"we carry death out of the village"

Month: September, 2011

In manere

Abolishing transcendence abolishes the distinction between preference satisfaction and the good, so that satisfaction of preferences becomes the rational purpose of all action. From that perspective, the most rational political response to modernity is the attempt to derive moral and social order from maximum preference satisfaction.

–Jim Kalb, Alternate modernities: a retrospective

“I myself was torrent”

And so that day was the day of the great opening. Forgetting the tawdry images which as a matter of fact had disappeared, I gave up struggling and let myself be traversed by the fluids which, entering me through the furrow, seemed to be coming from the ends of the earth. I myself was torrent, I myself was drowned man, I was navigation. My hall of constitution, my hall of ambassadors, my hall of gifts, where the stranger is introduced for a first inspection–I had lost all my halls and retainers. I was alone, tumultuously shaken like a dirty thread in an energetic wash. I shone, I was shattered, I shouted to the ends of the earth. I shivered. My shivering was a barking. I pressed forward, I rushed down, I plunged into transparency, I lived crystallinely.
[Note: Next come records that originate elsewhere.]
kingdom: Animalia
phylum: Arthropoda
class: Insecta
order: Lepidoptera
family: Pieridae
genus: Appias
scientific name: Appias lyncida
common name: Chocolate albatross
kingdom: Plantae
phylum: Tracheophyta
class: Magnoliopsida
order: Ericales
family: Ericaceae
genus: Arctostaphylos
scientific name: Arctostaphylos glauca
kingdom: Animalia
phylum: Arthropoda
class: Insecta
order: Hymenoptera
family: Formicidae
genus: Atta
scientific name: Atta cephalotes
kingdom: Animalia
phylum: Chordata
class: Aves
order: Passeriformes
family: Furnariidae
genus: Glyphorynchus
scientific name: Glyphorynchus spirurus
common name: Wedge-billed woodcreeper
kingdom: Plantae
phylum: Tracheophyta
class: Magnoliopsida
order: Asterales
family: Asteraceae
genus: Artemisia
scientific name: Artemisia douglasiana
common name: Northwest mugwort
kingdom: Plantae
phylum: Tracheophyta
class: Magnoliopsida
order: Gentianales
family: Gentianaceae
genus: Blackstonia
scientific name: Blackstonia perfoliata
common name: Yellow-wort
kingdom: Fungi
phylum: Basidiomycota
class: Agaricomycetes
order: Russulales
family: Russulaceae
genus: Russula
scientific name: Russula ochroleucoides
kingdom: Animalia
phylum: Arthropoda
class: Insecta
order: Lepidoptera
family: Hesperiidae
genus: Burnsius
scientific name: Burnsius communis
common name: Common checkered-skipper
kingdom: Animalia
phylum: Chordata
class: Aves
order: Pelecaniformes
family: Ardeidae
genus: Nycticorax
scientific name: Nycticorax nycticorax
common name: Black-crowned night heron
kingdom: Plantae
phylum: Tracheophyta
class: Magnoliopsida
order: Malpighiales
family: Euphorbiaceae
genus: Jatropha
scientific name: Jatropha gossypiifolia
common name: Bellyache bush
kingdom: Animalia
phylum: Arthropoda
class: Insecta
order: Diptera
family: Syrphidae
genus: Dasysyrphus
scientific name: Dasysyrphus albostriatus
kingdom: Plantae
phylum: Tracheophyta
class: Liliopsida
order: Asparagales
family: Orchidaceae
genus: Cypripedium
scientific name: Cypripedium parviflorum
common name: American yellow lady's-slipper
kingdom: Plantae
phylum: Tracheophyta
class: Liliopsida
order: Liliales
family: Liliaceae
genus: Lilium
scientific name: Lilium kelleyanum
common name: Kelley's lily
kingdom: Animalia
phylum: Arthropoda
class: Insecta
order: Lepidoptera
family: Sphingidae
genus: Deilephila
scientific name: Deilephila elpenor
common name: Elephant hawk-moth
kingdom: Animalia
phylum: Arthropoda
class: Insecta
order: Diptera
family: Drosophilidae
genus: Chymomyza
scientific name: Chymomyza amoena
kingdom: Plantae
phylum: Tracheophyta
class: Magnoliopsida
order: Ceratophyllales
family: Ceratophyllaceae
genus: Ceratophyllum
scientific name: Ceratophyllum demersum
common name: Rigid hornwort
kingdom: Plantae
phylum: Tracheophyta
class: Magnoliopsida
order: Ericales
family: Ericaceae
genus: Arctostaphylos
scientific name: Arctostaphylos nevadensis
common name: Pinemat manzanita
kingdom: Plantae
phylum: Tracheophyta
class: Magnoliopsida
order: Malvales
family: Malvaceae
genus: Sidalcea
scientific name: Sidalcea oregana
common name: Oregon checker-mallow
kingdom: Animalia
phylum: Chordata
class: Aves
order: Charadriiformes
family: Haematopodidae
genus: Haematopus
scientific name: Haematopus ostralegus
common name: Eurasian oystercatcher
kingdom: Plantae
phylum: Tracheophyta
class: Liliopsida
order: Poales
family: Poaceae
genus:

Sometimes a glass stairway, a stairway like a Jacob’s ladder, a stairway with more steps than I could climb in three entire lifetimes, a stairway with ten million steps, a stairway without landings, a stairway up to the sky, the maddest most monstrous feat since the tower of Babel, rose into the absolute. Suddenly, I could see it no longer. The stairway had vanished like the bubbles of champagne, and I continued my navigation, struggling not to roll, struggling against the suctions and pulings, against infinitely small jumping things, against stretched webs, and arching claws.